It’s never an easy task putting together a show, and the character Anna trying to mount a production of a play based on her personal history finds her play is no exception.
She sits to the side of the stage, script in hand, watching two actors rehearse as the sisters Anna and Liza wrestle in different ways with a difficult mother.
Liza, wearing headphones, wants time to herself after an altercation with her mother. Anna wants to calm the tense situation before leaving the family home again after her short visit.
The trouble is, Liza sees that as part of the problem. Anna can escape, while Liza has to face a constantly unpleasant mother. When Anna tries to point out that the title of Liza’s play, Forgiving My Mother, provoked her, she replies, “we both know that anything, literally anything that comes out of my mouth provokes her.”
However, the friction between them suddenly takes a more complicated turn when the character Emilia, the actor playing Liza, starts questioning the lines and the psychology of what is happening. This increasingly irritates Anna, who claims that the director is overly tolerant of Liza and “unfair” to her.
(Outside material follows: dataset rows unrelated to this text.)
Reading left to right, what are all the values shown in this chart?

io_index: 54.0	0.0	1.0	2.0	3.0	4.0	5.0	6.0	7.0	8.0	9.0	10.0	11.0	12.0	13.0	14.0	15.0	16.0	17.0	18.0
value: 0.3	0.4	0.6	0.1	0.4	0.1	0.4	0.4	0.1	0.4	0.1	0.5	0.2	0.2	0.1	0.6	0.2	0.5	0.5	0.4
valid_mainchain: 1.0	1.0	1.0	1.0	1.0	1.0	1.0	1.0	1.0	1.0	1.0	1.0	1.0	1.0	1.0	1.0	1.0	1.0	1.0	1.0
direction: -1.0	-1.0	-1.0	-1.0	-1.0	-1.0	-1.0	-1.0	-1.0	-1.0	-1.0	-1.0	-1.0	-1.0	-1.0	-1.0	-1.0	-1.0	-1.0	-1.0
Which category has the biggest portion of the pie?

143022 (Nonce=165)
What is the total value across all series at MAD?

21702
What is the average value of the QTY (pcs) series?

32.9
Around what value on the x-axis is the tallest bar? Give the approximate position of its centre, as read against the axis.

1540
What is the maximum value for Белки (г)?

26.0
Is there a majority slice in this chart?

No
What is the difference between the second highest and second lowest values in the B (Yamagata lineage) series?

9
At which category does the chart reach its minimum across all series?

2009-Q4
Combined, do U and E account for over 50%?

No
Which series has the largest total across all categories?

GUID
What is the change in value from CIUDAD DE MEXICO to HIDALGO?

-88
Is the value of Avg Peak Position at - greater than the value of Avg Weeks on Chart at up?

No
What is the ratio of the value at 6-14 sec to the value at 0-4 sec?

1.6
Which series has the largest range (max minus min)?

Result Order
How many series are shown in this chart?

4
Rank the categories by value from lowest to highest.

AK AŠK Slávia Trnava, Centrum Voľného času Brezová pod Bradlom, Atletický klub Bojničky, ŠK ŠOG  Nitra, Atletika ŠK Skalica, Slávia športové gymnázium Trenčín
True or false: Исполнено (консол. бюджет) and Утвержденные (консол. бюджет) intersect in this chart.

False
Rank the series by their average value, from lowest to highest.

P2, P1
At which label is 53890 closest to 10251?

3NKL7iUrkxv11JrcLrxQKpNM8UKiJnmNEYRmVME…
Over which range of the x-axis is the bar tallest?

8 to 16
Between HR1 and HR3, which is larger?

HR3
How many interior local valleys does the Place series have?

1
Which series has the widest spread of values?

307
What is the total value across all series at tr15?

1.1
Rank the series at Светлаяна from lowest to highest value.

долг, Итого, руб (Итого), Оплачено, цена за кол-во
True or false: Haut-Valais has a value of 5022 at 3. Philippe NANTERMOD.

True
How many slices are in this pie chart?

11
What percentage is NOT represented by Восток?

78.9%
She also tells the writer that things might have been easier if they had not kept the characters' names the same as the real people they are modelled on.
As things heat up, Emilia decides to put her case to the audience, arguing that, “this play has no resolution, no ending no moral compass.”
This short, fifty-minute, occasionally funny play-within-a-play thoughtfully considers the troubled relationships of East European migrants who clearly care for each other despite some bruising encounters and the current difficulties of having to stay in the family home into your twenties because of housing costs.
It is confidently performed by a cast that includes the versatile Emilia Nurmukhamet as Emilia / Liza and Pat Dynowska as Pat / Anna. The ever-patient director Anna trying to keep the performance moving is played by Anna Udras.